The last time the Government worried about housing affordability, it used mid-century creativity to engineer some healthy competition between construction companies. Throughout New Zealand, builders competed to build spec houses on Government-owned land, with a guaranteed buy-back if the houses didn't sell.
Around the country the resulting designs were exhibited in a Parade of Homes, attracting thousands of punters wherever they were held. In 1958, Auckland's fourth Parade unveiled 30 show-homes on Mt Albert's newly extended Haverstock Rd. Prize-winning builder P.A. Carmine shocked some people with his contemporary design, modelled on the decade's uber-cool Group Architects. Today's punters would be more shocked at the price: 3450 for a modern three-bedroom house (excluding section).
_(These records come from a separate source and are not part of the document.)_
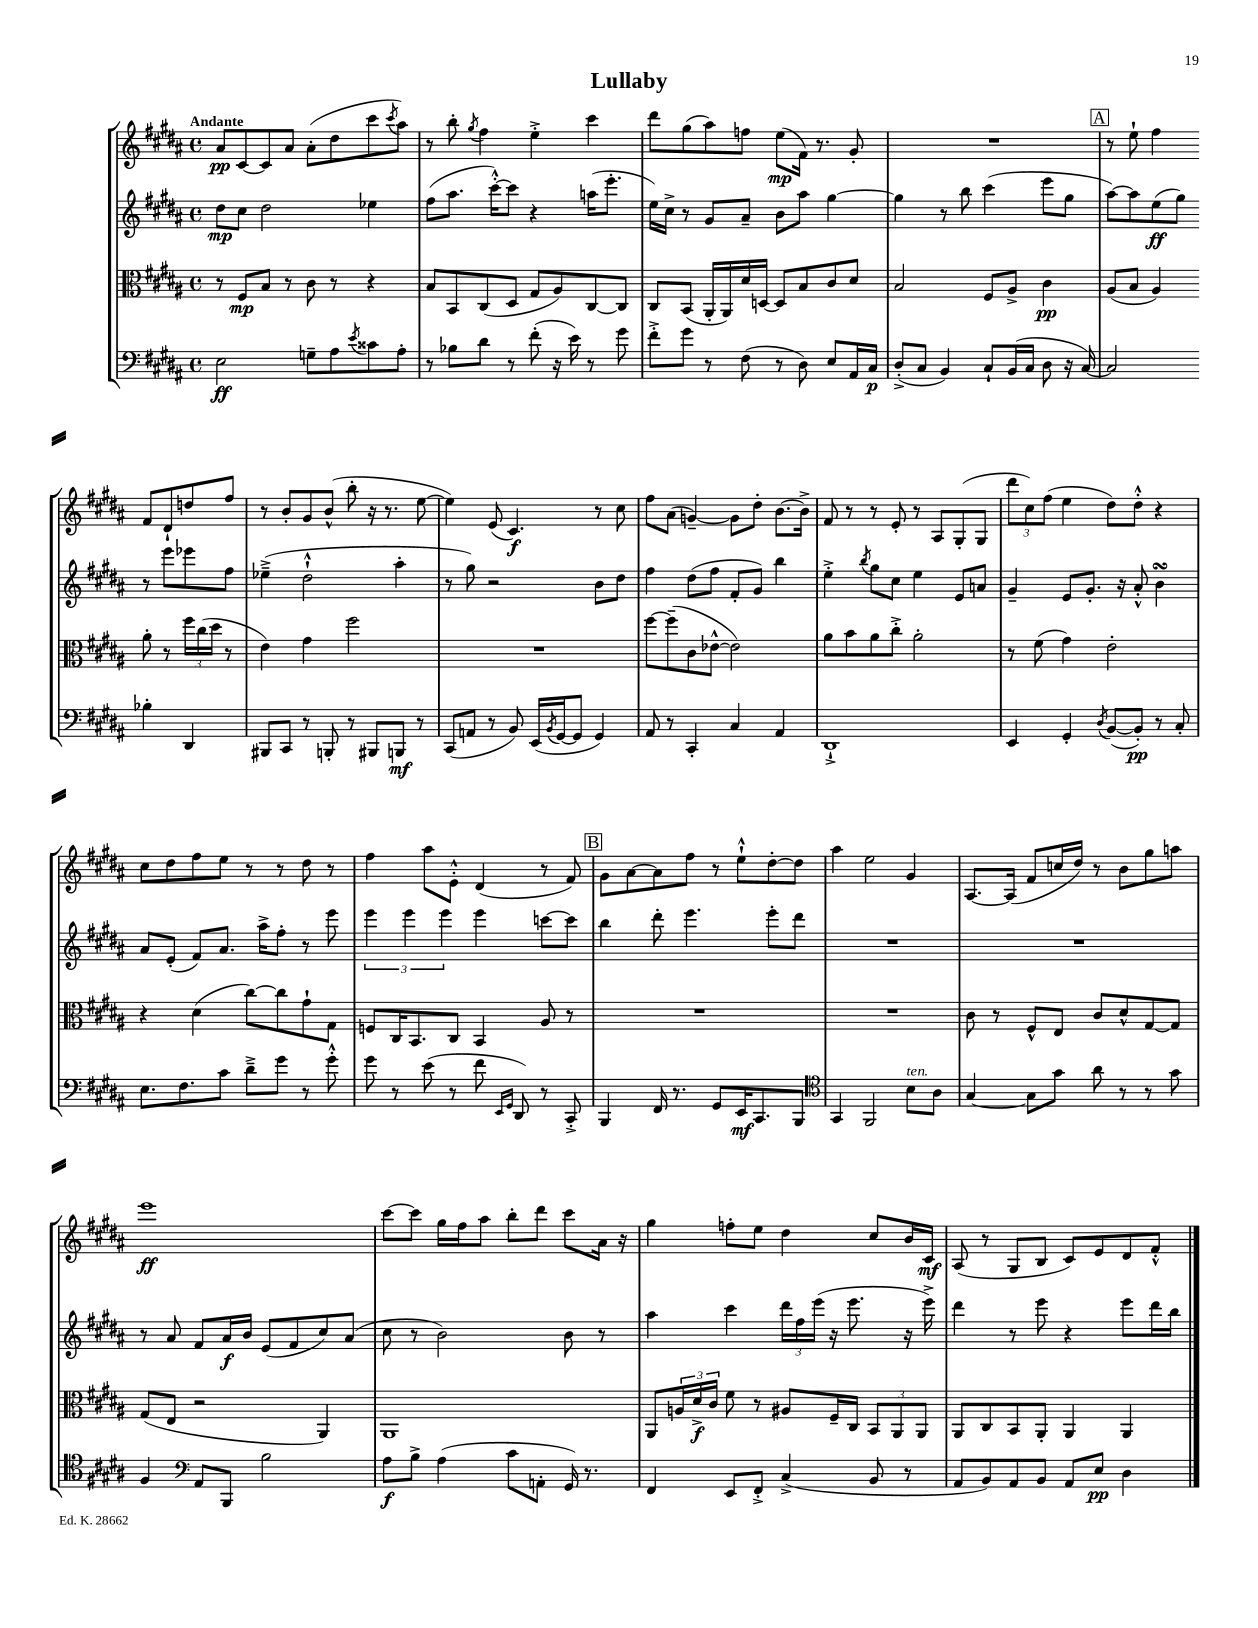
\header { title = "Lullaby" }
<<
\new StaffGroup <<
\new Staff = "s0" {
    \clef treble \key b \major \defaultTimeSignature \time 4/4 \tempo "Andante"
    ais'8\pp cis'8~ cis'8 ais'8 ais'8-.( dis''8 cis'''8 \acciaccatura { cis'''8 } ais''8) |
    r8 b''8-. \acciaccatura { gis''8 } fis''4 e''4-.-> cis'''4 |
    dis'''8 gis''8( ais''8) f''8 e''8\mp( fis'16) r8. gis'8-. |
    R1 |
    \mark \markup { \box "A" } r8 e''8-! fis''4 fis'8 dis'8-! d''8 fis''8 |
    r8 b'8-. gis'8 b'8-^( b''8-. r16 r8. e''8~ |
    e''4) e'8( cis'4.\f) r8 cis''8 |
    fis''8 ais'8( g'4~--) g'8 dis''8-. b'8.~ b'16-> |
    fis'8 r8 r8 e'8-. r8 ais8 gis8-.( gis8 |
    \tuplet 3/2 { dis'''8 cis''8) fis''8( } e''4 dis''8) dis''8-.-^ r4 |
    cis''8 dis''8 fis''8 e''8 r8 r8 dis''8 r8 |
    fis''4 ais''8 e'8-.-^ dis'4( r8 fis'8) |
    \mark \markup { \box "B" } gis'8 ais'8~ ais'8 fis''8 r8 e''8-!-^ dis''8~-. dis''8 |
    ais''4 e''2 gis'4 |
    ais8.~ ais16( fis'8 c''16 dis''16) r8 b'8 gis''8 a''8 |
    e'''1\ff |
    cis'''8~ cis'''8 gis''16 fis''16 ais''8 b''8-. dis'''8 cis'''8 ais'16 r16 |
    gis''4 f''8-. e''8 dis''4 cis''8 b'16 cis'16\mf |
    ais8( r8 gis8 b8 cis'8) e'8 dis'8 fis'8-.-^ \bar "|." |
}
\new Staff = "s1" {
    \clef treble \key b \major \defaultTimeSignature \time 4/4
    dis''8\mp cis''8 dis''2 ees''4 |
    fis''8( ais''8. cis'''16~-.-^) cis'''8 r4 a''16( e'''8.-. |
    e''16) cis''16-> r8 gis'8 ais'8-- b'8 ais''8 gis''4~ |
    gis''4 r8 b''8 cis'''4( e'''8 gis''8 |
    \mark \markup { \box "A" } ais''8~) ais''8 e''8\ff( gis''8) r8 e'''8 ees'''8 fis''8 |
    ees''4--->( dis''2-!-^ ais''4-. |
    r8 gis''8) r2 b'8 dis''8 |
    fis''4 dis''8( fis''8 fis'8-. gis'8) b''4 |
    e''4-.-> \acciaccatura { b''8 } gis''8 cis''8 e''4 e'8 a'8 |
    gis'4-- e'8 gis'8.-. r16 ais'8-.-^ b'4\turn |
    ais'8 e'8-.( fis'8) ais'8. ais''16-> fis''8-. r8 e'''8 |
    \tuplet 3/2 { e'''4 e'''4 e'''4 } e'''4 c'''8~ c'''8 |
    \mark \markup { \box "B" } b''4 dis'''8-. e'''4. e'''8-. dis'''8 |
    R1 |
    R1 |
    r8 ais'8 fis'8 ais'16\f b'16 e'8( fis'8 cis''8) ais'8( |
    cis''8 r8 b'2) b'8 r8 |
    ais''4 cis'''4 \tuplet 3/2 { dis'''16 fis''16 e'''16( } r16 e'''8. r16 e'''16->) |
    dis'''4 r8 e'''8 r4 e'''8 dis'''16 b''16 \bar "|." |
}
\new Staff = "s2" {
    \clef alto \key b \major \defaultTimeSignature \time 4/4
    r8 fis8\mp b8 r8 cis'8 r8 r4 |
    b8 b,8 cis8( dis8 gis8 ais8) cis8~ cis8 |
    cis8 b,8( ais,16-. ais,16) dis'16 d16~ d8 b8 cis'8 dis'8 |
    b2 fis8 ais8-> cis'4\pp |
    \mark \markup { \box "A" } ais8( b8 ais4) ais'8-. r8 \tuplet 3/2 { fis''16 cis''16( dis''16 } r8 |
    e'4) gis'4 fis''2 |
    R1 |
    fis''8~ fis''8--( cis'8 ees'8~-^ ees'2) |
    ais'8 b'8 ais'8 cis''8-.-> ais'2-. |
    r8 fis'8( gis'4) e'2-. |
    r4 dis'4( cis''8~) cis''8 gis'8-! gis8 |
    f8 cis16 b,8. cis8 b,4 ais8 r8 |
    \mark \markup { \box "B" } R1 |
    R1 |
    cis'8 r8 fis8-^ e8 cis'8 dis'8-^ gis8~ gis8 |
    gis8( e8 r2 ais,4) |
    ais,1 |
    ais,8 \tuplet 3/2 { a16 dis'16->\f cis'16 } fis'8 r8 ais8 fis16-- cis16 \tuplet 3/2 { b,8 ais,8 ais,8 } |
    ais,8 cis8 b,8 ais,8-. ais,4 ais,4 \bar "|." |
}
\new Staff = "s3" {
    \clef bass \key b \major \defaultTimeSignature \time 4/4
    e2\ff g8-- ais8 \acciaccatura { e'8 } cisis'8 ais8-. |
    r8 bes8 dis'8 r8 fis'8-.( r16 e'16) r8 gis'8 |
    fis'8-.-> gis'8 r8 fis8( r8 dis8) e8 ais,16 cis16\p |
    dis8-.->( cis8 b,4) cis8-! b,16( cis16 dis8 r16 cis16~) |
    \mark \markup { \box "A" } cis2 bes4-. dis,4 |
    bis,,8 cis,8 r8 b,,8-. r8 bis,,8 b,,8\mf r8 |
    cis,8( a,8 r8 b,8) e,16( \acciaccatura { b,8 } gis,16~ gis,8 gis,4) |
    ais,8 r8 cis,4-. cis4 ais,4 |
    dis,1-!-> |
    e,4 gis,4-. \acciaccatura { dis8 } b,8~( b,8-.\pp) r8 cis8-. |
    e8. fis8. cis'8 dis'8---> gis'8 r8 gis'8-.-^ |
    gis'8 r8 e'8( r8 fis'8 \grace { e,16 gis,16 } dis,8) r8 cis,8-.-> |
    \mark \markup { \box "B" } b,,4 fis,16 r8. gis,8 e,16\mf cis,8. b,,8 |
    \clef tenor gis,4 fis,2 b8^\markup { \italic "ten." } ais8 |
    gis4~ gis8 gis'8 ais'8 r8 r8 gis'8 |
    fis4 \clef bass ais,8 b,,8 b2 |
    ais8\f b8-> ais4( cis'8 a,8-. gis,16) r8. |
    fis,4 e,8 fis,8-.-> cis4->( b,8 r8 |
    ais,8 b,8) ais,8 b,8 ais,8 e8\pp dis4 \bar "|." |
}
>>
>>
\layout { \context { \Score \remove "Bar_number_engraver" } }
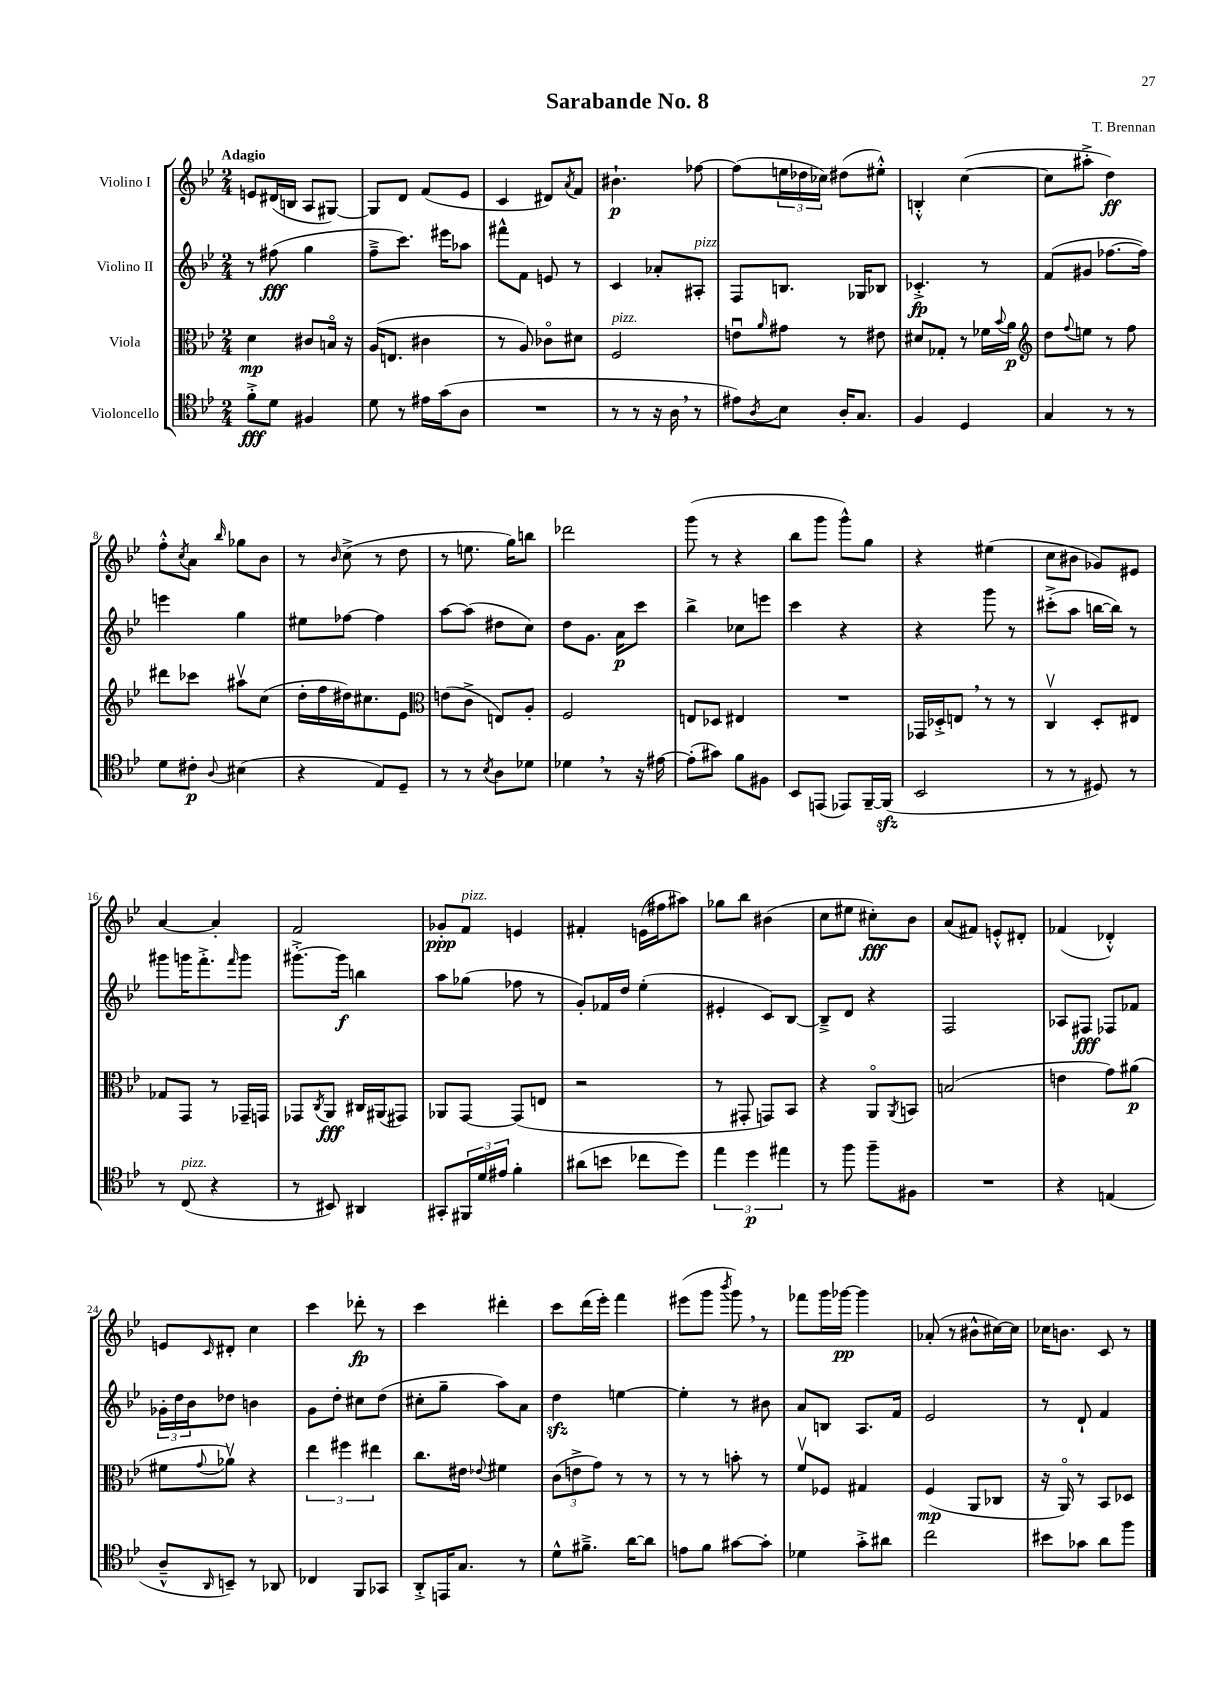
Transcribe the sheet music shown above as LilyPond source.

\header { title = "Sarabande No. 8" composer = "T. Brennan" }
<<
\new StaffGroup <<
\new Staff = "s0" \with { instrumentName = "Violino I" } {
    \clef treble \key bes \major \numericTimeSignature \time 2/4 \tempo "Adagio"
    e'8 dis'16( b16 a8 gis8~) |
    gis8 d'8 f'8( ees'8 |
    c'4 dis'8) \acciaccatura { a'8 } f'8 |
    bis'4.-!\p fes''8~ |
    fes''8( \tuplet 3/2 { e''16 des''16 ces''16) } dis''8( eis''8-.-^) |
    b4-.-^ c''4~( |
    c''8 ais''8-.-> d''4\ff) |
    f''8-.-^ \acciaccatura { c''8 } a'8 \grace { bes''16 } ges''8 bes'8 |
    r8 \grace { bes'16 } c''8->( r8 d''8 |
    r8 e''8. g''16) b''8 |
    des'''2 |
    g'''8( r8 r4 |
    bes''8 g'''8 g'''8-^) g''8 |
    r4 eis''4( |
    c''8 bis'8 ges'8) eis'8 |
    a'4~ a'4-. |
    f'2 |
    ges'8-.\ppp f'8^\markup { \italic "pizz." } e'4 |
    fis'4-. e'16( fis''16 ais''8) |
    ges''8 bes''8 bis'4( |
    c''8 eis''8 cis''8-.\fff) bes'8 |
    a'8( fis'8) e'8-.-^ dis'8-. |
    fes'4( des'4-.-^) |
    e'8 \grace { c'16 } dis'8-. c''4 |
    c'''4 des'''8-.\fp r8 |
    c'''4 dis'''4-. |
    c'''8 d'''16( ees'''16-.) f'''4 |
    eis'''8( g'''8 \acciaccatura { bes'''8 } g'''8) \breathe r8 |
    fes'''8 g'''16 ges'''16~\pp ges'''4 |
    aes'8-.( r8 bis'8-^ cis''16~) cis''16 |
    ces''16 b'8. c'8 r8 \bar "|." |
}
\new Staff = "s1" \with { instrumentName = "Violino II" } {
    \clef treble \key bes \major \numericTimeSignature \time 2/4
    r8 fis''8\fff( g''4 |
    f''8---> c'''8.) eis'''16 aes''8 |
    fis'''8-^ f'8 e'8 r8 |
    c'4 aes'8-. ais8-.^\markup { \italic "pizz." } |
    f8 b8. ges16 bes8 |
    ces'4.-.->\fp r8 |
    f'8( gis'8 fes''8.~ fes''16) |
    e'''4 g''4 |
    eis''8 fes''8~ fes''4 |
    a''8~ a''8( dis''8 c''8) |
    d''8 g'8. a'16\p c'''8 |
    bes''4-> ces''8 e'''8 |
    c'''4 r4 |
    r4 g'''8 r8 |
    cis'''8-.->( a''8 b''16~ b''16) r8 |
    gis'''8 g'''16 f'''8.-.-> \grace { f'''16 } g'''8 |
    gis'''8.~-.-> gis'''16\f b''4 |
    a''8 ges''8( fes''8 r8 |
    g'8-.) fes'16 d''16 ees''4-.( |
    eis'4-. c'8) bes8~ |
    bes8---> d'8 r4 |
    f2 |
    aes8 fis8\fff fes8 fes'8 |
    \tuplet 3/2 { ges'16-. d''16 bes'16 } des''8 b'4 |
    g'8 d''8-. cis''8 d''8( |
    cis''8-. g''8-- a''8) a'8 |
    d''4\sfz e''4~ |
    e''4-. r8 bis'8 |
    a'8 b8 a8. f'16 |
    ees'2 |
    r8 d'8-! f'4 \bar "|." |
}
\new Staff = "s2" \with { instrumentName = "Viola" } {
    \clef alto \key bes \major \numericTimeSignature \time 2/4
    d'4\mp cis'8 b16\flageolet r16 |
    a16( e8. cis'4 |
    r8 a8) ces'8\flageolet dis'8 |
    f2^\markup { \italic "pizz." } |
    e'8\downbow \grace { a'16 } gis'8 r8 eis'8 |
    dis'8 ges8-. r8 fes'16 \appoggiatura { bes'8 } a'16\p |
    \clef treble d''8 \appoggiatura { f''8 } e''8 r8 f''8 |
    dis'''8 ces'''8 ais''8\upbow c''8( |
    d''16-. f''16 dis''16) cis''8. ees'8 |
    \clef alto e'8( c'8-> e8) a8-. |
    f2 |
    e8 des8 eis4 |
    R2 |
    ges,16 des16-.-> e8 \breathe r8 r8 |
    c4\upbow d8-. eis8 |
    ges8 g,8 r8 ges,16-- g,16 |
    ges,8 \acciaccatura { c8 } a,8\fff cis16 ais,16( gis,8) |
    aes,8 g,8~ g,8( e8 |
    r2 |
    r8 gis,8-. g,8) bes,8 |
    r4 a,8\flageolet \acciaccatura { a,8 } b,8 |
    b2( |
    e'4 g'8) ais'8\p( |
    fis'8 \appoggiatura { g'8 } aes'8\upbow) r4 |
    \tuplet 3/2 { ees''4 fis''4 eis''4 } |
    c''8. eis'16 \appoggiatura { ees'8 } fis'4 |
    \tuplet 3/2 { c'8( e'8-> g'8) } r8 r8 |
    r8 r8 b'8-. r8 |
    f'8\upbow fes8 gis4 |
    f4\mp( a,8 ces8 |
    r16 a,16\flageolet) r8 bes,8 des8 \bar "|." |
}
\new Staff = "s3" \with { instrumentName = "Violoncello" } {
    \clef tenor \key bes \major \numericTimeSignature \time 2/4
    f'8-.->\fff d'8 fis4 |
    d'8 r8 eis'16 g'16( a8 |
    R2 |
    r8 r8 r16 a16 \breathe r8 |
    eis'8) \acciaccatura { a8 } bes8 a16-. g8. |
    f4 d4 |
    g4 r8 r8 |
    d'8 cis'8-.\p \appoggiatura { a8 } bis4( |
    r4 ees8) d8-- |
    r8 r8 \acciaccatura { bes8 } a8 des'8 |
    des'4 \breathe r8 r16 eis'16~ |
    eis'8-.( gis'8) f'8 fis8 |
    bes,8 e,8( ees,8) f,16~-- f,16\sfz( |
    bes,2 |
    r8 r8 dis8) r8 |
    r8 c8^\markup { \italic "pizz." }( r4 |
    r8 bis,8) ais,4 |
    gis,8-. \tuplet 3/2 { fis,16 d'16 eis'16 } f'4-. |
    ais'8( b'8 ces''8 d''8) |
    \tuplet 3/2 { ees''4 d''4\p eis''4 } |
    r8 f''8 f''8-- fis8 |
    R2 |
    r4 e4( |
    a8---^ \grace { a,16 } b,8--) r8 aes,8 |
    ces4 f,8 ges,8 |
    a,8-.-> e,16 g8. r8 |
    d'8-^ fis'8.---> a'16~ a'8 |
    e'8 f'8 gis'8~ gis'8-. |
    des'4 g'8-.-> ais'8 |
    c''2 |
    bis'8 ges'8 a'8 f''8 \bar "|." |
}
>>
>>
Fifty-plus years later, long-time Sandringham residents and design aficionados Janice and Richard Gourley wondered what was behind the forest of trees in a Trade Me photo. "The house found us, really," Janice recalls. "We love modernist design, but this had such a contemporary feel."
Mr Carmine's courtyard house stood out from its conventional neighbours, with its daring butterfly profile: two mono-pitched rooflines wrapped around a sunny central patio. "He really used the aspect of the land," says Janice. "We get all-day sun and all-night moon." Raised above the street, the views across Kerr Taylor Park and Mt Albert Grammar's grounds are impressive, too.